COLUMBIA, S.C. (WBTW) – In the fall of 2018, South Carolina Department of Health and Environmental Control saw an increase in Hepatitis A cases across the state.

The sharp increase prompted the agency to declare a statewide outbreak in May. Now nine restaurants across the state have also been identified for possible exposure.

A Hepatitis A outbreak was declared in Aiken County in February 2019. Three months later a state wide declaration was made.

“We are about 10 times higher the numbers we normally see in South Carolina,” explained Dr. Jonathan Knoche with the agency’s Acute Disease Epidemiology department.

From November 2018 to May 2019 confirmed Hepatitis A cases increased from five to 48.

And there are now a total of nine restaurants where someone who was ill was working.

Dr. Knoche continued, “Only one out of 20 work in restaurants so we notify the public out of precaution to let them know they have been exposed and to possibly get the hep a vaccine.”

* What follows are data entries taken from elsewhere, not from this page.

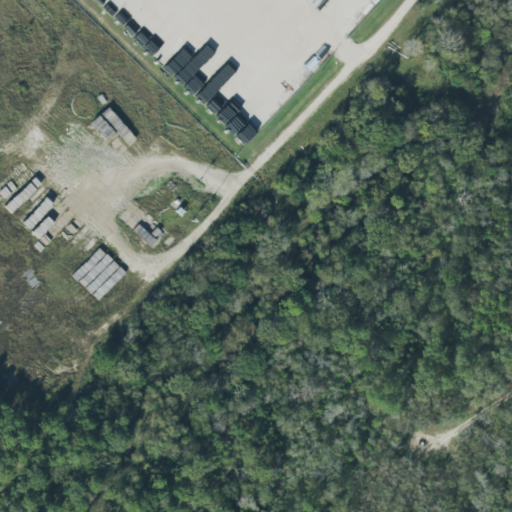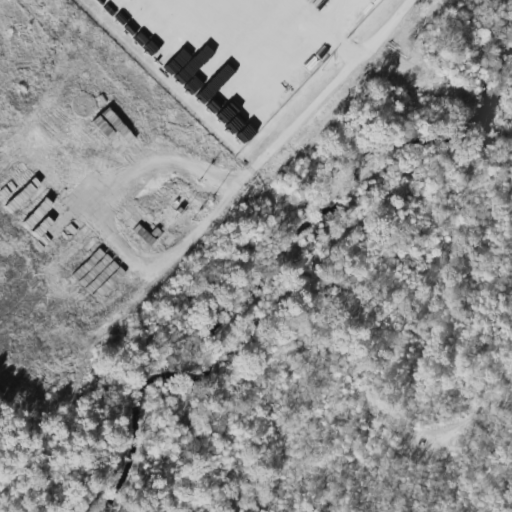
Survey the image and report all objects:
road: (323, 29)
road: (168, 155)
road: (233, 189)
building: (97, 274)
park: (37, 430)
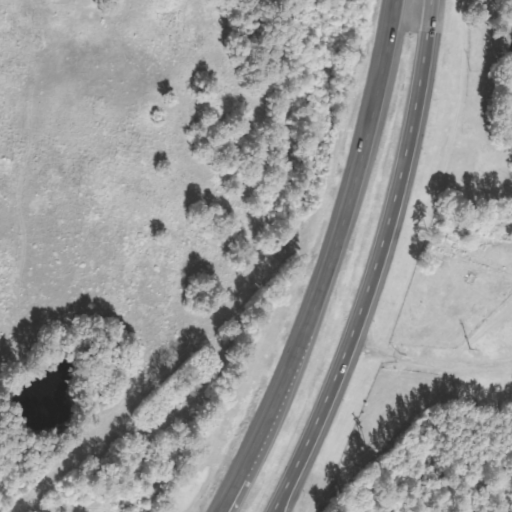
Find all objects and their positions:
road: (371, 262)
road: (327, 263)
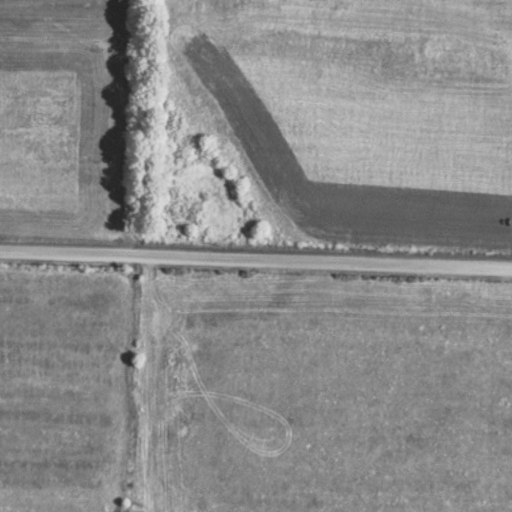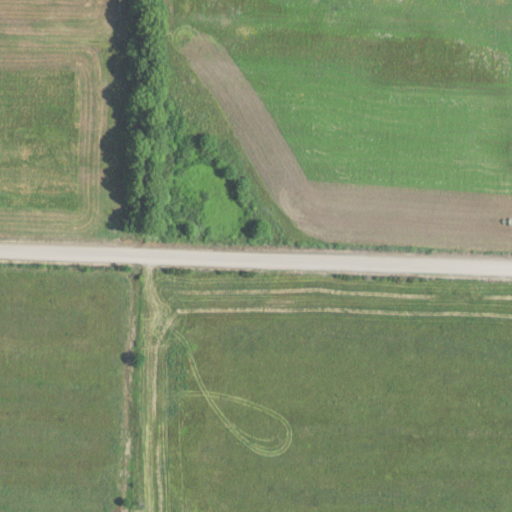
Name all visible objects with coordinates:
road: (256, 260)
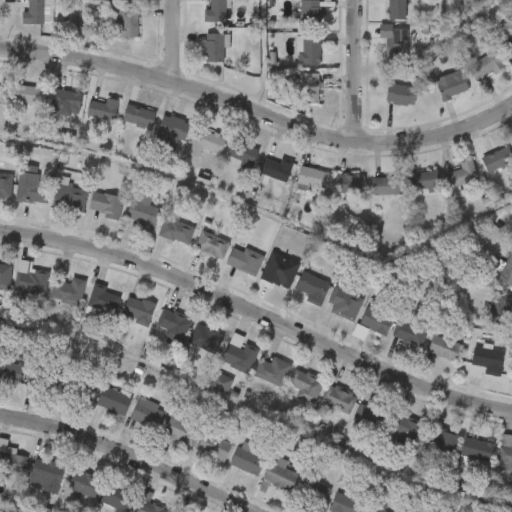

In the past year, 123 people have been hospitalized for Hepatitis A and there has been one death. Symptoms of the liver infection include fever, stomach pain and the yellowing of the skin.

DHEC has identified four main groups at risk.

“We usually are seeing it in certain risk groups; people who use drugs, people who experience homelessness, people who have been incarcerated and men who save sex with men,” Dr. Knoche added.

There are more than 170 cases of Hepatitis A in the state right now. However, health officials want to be very clear that 95% of the cases do not involved people working in the food industry.

Aiken County has the most reported cases at this time with 58 confirmed cases of Hepatitis A. Spartanburg County has less than five cases.